GOAL OF THE EXERCISE:
Format the entries from the line containing "text gefunden, denn" through the line containing "text Christus ist" as a numbered list, omitting blank lines.

MATERIALS PROVIDED:
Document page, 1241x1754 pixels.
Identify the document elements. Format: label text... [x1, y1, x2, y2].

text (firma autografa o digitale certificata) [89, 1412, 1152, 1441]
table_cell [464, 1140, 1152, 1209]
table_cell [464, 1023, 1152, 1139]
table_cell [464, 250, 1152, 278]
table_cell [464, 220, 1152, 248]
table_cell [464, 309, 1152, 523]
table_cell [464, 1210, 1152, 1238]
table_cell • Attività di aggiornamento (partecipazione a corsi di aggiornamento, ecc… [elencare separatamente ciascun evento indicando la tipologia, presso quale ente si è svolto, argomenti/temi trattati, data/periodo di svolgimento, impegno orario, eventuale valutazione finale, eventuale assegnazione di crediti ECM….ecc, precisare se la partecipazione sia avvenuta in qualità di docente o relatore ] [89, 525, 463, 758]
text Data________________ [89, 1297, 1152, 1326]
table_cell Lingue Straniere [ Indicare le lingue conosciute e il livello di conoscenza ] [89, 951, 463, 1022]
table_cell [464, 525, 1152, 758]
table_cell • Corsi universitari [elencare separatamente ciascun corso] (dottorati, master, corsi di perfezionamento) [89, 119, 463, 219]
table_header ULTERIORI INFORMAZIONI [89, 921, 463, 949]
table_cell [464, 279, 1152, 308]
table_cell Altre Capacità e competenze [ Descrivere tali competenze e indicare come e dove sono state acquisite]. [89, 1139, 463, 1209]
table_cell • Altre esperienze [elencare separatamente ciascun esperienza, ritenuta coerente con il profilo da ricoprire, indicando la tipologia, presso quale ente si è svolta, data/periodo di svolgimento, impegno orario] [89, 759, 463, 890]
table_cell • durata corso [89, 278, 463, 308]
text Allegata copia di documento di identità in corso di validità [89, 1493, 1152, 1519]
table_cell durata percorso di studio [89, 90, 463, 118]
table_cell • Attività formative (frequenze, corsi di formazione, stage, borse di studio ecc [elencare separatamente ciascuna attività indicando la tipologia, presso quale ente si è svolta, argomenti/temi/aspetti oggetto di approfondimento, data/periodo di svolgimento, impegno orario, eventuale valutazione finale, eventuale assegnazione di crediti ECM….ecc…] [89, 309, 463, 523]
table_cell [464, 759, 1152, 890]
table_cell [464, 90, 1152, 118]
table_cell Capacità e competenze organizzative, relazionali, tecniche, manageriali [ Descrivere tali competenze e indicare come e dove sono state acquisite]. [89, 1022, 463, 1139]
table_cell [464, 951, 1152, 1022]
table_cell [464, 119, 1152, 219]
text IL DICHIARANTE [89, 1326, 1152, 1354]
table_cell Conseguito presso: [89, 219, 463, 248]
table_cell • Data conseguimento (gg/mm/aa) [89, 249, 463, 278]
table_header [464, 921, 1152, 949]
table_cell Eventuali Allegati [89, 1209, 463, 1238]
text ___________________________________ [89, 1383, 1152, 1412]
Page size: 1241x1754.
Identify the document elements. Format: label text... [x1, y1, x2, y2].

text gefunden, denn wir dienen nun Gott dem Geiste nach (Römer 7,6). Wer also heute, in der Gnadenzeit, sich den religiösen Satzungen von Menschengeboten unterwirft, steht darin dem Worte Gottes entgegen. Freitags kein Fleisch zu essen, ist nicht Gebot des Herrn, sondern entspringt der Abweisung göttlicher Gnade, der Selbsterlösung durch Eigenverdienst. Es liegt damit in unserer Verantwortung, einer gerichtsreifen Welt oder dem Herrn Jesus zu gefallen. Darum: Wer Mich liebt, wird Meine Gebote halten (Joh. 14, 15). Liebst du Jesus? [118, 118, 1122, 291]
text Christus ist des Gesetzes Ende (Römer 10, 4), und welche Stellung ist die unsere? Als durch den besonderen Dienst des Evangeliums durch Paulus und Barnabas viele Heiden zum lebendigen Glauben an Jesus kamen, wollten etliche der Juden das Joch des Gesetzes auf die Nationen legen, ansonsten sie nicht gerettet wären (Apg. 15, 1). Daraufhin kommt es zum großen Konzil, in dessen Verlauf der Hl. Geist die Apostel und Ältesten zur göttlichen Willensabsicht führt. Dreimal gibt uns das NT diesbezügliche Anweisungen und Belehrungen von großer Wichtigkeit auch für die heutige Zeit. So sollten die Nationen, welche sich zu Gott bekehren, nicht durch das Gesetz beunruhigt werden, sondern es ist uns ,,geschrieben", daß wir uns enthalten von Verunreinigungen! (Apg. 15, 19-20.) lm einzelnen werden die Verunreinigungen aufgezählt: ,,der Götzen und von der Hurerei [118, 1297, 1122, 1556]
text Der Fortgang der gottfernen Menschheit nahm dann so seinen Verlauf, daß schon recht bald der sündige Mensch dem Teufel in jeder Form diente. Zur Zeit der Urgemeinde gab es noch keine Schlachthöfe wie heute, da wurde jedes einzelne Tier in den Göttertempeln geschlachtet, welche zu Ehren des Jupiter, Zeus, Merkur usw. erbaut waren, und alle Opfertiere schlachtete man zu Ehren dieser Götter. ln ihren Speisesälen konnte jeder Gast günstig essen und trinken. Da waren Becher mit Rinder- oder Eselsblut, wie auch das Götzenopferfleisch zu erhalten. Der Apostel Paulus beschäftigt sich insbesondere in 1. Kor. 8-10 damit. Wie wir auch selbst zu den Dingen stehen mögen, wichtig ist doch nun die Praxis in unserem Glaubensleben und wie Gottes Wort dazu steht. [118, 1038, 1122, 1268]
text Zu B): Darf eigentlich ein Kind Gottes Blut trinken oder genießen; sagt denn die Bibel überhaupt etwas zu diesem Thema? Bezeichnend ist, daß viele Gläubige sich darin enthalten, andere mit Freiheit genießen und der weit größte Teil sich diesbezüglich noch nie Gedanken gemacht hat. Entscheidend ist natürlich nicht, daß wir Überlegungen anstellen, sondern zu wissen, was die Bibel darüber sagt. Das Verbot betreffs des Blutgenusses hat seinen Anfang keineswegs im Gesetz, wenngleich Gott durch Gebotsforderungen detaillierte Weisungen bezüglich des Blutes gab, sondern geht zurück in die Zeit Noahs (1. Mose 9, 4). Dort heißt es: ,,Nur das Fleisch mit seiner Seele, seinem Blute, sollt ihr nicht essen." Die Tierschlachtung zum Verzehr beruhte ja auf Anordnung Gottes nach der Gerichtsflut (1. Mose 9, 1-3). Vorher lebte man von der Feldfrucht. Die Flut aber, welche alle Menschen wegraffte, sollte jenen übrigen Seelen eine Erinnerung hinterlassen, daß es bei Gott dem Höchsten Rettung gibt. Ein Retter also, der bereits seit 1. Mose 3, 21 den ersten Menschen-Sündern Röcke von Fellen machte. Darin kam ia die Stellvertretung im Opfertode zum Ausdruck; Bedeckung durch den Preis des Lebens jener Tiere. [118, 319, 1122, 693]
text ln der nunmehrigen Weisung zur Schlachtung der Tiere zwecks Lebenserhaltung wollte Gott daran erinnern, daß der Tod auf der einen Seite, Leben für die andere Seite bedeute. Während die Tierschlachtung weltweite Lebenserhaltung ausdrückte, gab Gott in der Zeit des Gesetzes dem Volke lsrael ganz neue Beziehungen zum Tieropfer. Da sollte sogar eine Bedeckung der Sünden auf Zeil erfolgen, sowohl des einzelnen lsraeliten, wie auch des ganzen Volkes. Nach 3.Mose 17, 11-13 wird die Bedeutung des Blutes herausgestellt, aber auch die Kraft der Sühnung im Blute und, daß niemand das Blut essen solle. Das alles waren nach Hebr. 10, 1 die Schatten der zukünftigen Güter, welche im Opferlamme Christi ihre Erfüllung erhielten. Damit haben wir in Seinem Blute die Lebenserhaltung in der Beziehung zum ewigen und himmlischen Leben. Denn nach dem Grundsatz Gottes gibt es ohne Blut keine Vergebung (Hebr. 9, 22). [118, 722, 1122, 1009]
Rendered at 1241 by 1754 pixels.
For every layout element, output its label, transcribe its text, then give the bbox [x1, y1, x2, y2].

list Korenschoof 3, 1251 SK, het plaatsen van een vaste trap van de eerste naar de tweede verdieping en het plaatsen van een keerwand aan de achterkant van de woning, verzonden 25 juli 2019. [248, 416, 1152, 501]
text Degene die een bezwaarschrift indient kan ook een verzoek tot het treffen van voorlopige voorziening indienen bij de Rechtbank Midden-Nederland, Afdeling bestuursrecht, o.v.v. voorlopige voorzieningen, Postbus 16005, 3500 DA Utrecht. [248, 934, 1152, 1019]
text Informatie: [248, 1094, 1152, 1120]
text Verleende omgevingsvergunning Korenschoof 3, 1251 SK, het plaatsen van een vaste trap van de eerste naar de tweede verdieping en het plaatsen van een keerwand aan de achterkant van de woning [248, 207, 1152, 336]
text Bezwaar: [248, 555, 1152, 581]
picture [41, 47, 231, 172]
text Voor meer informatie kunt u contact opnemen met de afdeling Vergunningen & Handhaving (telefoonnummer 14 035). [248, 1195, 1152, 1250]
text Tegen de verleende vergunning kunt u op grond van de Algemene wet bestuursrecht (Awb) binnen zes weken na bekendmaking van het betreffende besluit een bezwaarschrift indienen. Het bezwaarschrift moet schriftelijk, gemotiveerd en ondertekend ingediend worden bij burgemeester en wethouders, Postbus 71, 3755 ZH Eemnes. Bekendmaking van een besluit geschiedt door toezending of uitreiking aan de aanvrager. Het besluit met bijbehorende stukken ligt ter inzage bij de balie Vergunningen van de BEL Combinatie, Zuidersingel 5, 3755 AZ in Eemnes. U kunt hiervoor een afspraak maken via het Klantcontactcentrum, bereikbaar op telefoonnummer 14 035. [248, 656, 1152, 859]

TASK OUTPUT:
1. text gefunden, denn wir dienen nun Gott dem Geiste nach (Römer 7,6). Wer also heute, in der Gnadenzeit, sich den religiösen Satzungen von Menschengeboten unterwirft, steht darin dem Worte Gottes entgegen. Freitags kein Fleisch zu essen, ist nicht Gebot des Herrn, sondern entspringt der Abweisung göttlicher Gnade, der Selbsterlösung durch Eigenverdienst. Es liegt damit in unserer Verantwortung, einer gerichtsreifen Welt oder dem Herrn Jesus zu gefallen. Darum: Wer Mich liebt, wird Meine Gebote halten (Joh. 14, 15). Liebst du Jesus? [118, 118, 1122, 291]
2. text Christus ist des Gesetzes Ende (Römer 10, 4), und welche Stellung ist die unsere? Als durch den besonderen Dienst des Evangeliums durch Paulus und Barnabas viele Heiden zum lebendigen Glauben an Jesus kamen, wollten etliche der Juden das Joch des Gesetzes auf die Nationen legen, ansonsten sie nicht gerettet wären (Apg. 15, 1). Daraufhin kommt es zum großen Konzil, in dessen Verlauf der Hl. Geist die Apostel und Ältesten zur göttlichen Willensabsicht führt. Dreimal gibt uns das NT diesbezügliche Anweisungen und Belehrungen von großer Wichtigkeit auch für die heutige Zeit. So sollten die Nationen, welche sich zu Gott bekehren, nicht durch das Gesetz beunruhigt werden, sondern es ist uns ,,geschrieben", daß wir uns enthalten von Verunreinigungen! (Apg. 15, 19-20.) lm einzelnen werden die Verunreinigungen aufgezählt: ,,der Götzen und von der Hurerei [118, 1297, 1122, 1556]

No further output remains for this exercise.